KOBE – A Japanese team of researchers has developed a method of creating three-dimensional retinal tissue from human embryonic stem cells, according to a study published on Thursday in an electronic edition of British science journal Nature Communications.
The research team at the Kobe-based Riken Center for Developmental Biology and Sumitomo Chemical Co. hopes that their discovery will shed light on the retinal mechanism and eventually aid the treatment of incurable eye diseases.
One of the team members said the latest results on the ciliary margin — which has been confirmed to have stem cells producing photoreceptor and nerve cells that form the retina — will be useful in research aimed at finding a remedy for retinal disorders.
According to Atsushi Kuwahara, one of the team members from the center, a separate team of researchers including those from Riken has succeeded in creating ciliary margin from induced pluripotent stem cells. A group led by Masayo Takahashi, project leader on retinal regeneration at the center, is looking at its application in the treatment of pigmentary degeneration of the retina.
The ciliary margin exists in fetal retina before the ciliary body is created and is located in the borders of the neural retina and retinal pigment epithelium.
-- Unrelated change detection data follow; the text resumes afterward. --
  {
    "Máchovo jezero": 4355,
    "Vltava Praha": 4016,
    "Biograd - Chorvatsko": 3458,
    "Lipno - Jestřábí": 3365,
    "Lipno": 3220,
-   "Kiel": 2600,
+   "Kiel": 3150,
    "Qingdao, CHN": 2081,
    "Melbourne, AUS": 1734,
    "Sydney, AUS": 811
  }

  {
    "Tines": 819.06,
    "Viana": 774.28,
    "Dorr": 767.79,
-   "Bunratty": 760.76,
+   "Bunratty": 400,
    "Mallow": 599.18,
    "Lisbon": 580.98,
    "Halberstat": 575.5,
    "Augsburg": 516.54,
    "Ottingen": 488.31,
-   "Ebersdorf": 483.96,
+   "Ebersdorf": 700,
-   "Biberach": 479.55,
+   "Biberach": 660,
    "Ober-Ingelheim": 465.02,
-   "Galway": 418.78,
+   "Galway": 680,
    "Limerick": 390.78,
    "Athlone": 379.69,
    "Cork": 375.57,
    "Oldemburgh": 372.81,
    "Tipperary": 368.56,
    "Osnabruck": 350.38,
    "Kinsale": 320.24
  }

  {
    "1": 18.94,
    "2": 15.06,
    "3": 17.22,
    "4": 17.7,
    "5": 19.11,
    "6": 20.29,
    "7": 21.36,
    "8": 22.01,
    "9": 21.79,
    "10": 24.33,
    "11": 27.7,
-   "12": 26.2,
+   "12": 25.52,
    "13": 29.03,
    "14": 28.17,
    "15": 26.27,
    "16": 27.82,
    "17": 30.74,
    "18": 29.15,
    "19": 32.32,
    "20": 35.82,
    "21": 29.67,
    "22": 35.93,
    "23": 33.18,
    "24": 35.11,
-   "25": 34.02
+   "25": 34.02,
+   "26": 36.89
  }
Ciliary margin is hard to obtain and not much is known about its mechanism.
The ciliary body is the structure in the eye which controls the focusing power of the lens.
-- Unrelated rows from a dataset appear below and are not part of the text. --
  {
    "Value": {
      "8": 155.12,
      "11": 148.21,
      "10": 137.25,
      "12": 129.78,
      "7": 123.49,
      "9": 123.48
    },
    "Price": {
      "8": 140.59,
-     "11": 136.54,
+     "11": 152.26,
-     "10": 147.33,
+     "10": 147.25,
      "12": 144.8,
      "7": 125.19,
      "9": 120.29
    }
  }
The team said they have developed a technique of culturing ES cells, which are created from fertilized eggs, to create neural retina, according to the journal paper.
The neural retina was then immersed into a different solution and transformed into retinal pigment epithelium. After the pigment epithelium was put back in the original retina-culturing solution, the ciliary margin was formed in the boundary between the pigment epithelium and newly created neural retina.
By the 150th day of the culture period, the team had created a three-dimensional retina structure, which is similar to the human fetal retina in size and shape, according to the journal paper.